──────── 抜粋 ────────

限りなくブラックに近いブルー。

基本、月曜日更新。

ゴーストシンガーに思う。

ゴーストシンガーについて書いた記憶がある。
明らかに本人以外の歌唱と思われる楽曲を耳にした瞬間、それなりに知名度の高い人ですらこうした事例があることに心底驚いたものだ。
尤も、ゴーストシンガーに遭遇したのはその時が初めてではない。
まだ私が中学生の頃、既にピークを過ぎたアイドルのレコードを購入したことがある。
歌番組等では何度か耳にしていて、それなりに気に入っていた歌だ。
ところが、いざ針を落としてみると聴こえてきたのは別人の声。
ヘビロテの習慣がない私ですら、その歌声が別人であることは明白だった。
念の為に当時の友人にも確認させたが、やはり別人の声だと認めていた。

──────── 提供資料 ────────

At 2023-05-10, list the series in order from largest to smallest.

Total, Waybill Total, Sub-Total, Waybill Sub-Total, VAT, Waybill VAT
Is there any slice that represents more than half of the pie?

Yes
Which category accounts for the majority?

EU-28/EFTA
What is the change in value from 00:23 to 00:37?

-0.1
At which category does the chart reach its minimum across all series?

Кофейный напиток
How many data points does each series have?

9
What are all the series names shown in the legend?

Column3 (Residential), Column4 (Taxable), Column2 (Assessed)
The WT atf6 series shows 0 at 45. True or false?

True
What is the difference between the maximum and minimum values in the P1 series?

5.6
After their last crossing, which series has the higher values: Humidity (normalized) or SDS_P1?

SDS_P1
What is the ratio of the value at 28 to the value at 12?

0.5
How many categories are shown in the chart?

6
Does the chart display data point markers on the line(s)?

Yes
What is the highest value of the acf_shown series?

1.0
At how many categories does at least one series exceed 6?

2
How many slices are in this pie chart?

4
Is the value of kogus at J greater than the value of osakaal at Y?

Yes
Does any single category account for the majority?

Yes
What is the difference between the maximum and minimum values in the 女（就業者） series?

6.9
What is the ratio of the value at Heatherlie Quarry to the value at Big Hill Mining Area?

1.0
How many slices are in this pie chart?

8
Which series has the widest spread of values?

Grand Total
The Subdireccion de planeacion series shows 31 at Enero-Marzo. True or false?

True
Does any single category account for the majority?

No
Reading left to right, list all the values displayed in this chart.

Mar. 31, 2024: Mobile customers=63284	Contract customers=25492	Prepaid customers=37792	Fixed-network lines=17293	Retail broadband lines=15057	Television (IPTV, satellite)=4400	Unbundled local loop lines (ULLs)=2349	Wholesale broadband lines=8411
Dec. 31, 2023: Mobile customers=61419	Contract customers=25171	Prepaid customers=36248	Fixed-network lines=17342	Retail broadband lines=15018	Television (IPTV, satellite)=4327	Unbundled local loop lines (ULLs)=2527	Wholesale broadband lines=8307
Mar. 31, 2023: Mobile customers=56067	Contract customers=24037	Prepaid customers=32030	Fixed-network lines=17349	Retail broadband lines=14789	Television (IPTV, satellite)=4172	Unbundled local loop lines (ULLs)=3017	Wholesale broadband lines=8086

────────

§ **課題の詳細**
「中学生」を「高校生」に差し替えたうえで、抜粋の「ゴーストシンガーに思う。」から「まだ私が中学生の頃、既にピークを過ぎたアイドルのレコードを購入したことがある。」までを書き直してください。

§ **完成した課題**
ゴーストシンガーに思う。

ゴーストシンガーについて書いた記憶がある。
明らかに本人以外の歌唱と思われる楽曲を耳にした瞬間、それなりに知名度の高い人ですらこうした事例があることに心底驚いたものだ。
尤も、ゴーストシンガーに遭遇したのはその時が初めてではない。
まだ私が高校生の頃、既にピークを過ぎたアイドルのレコードを購入したことがある。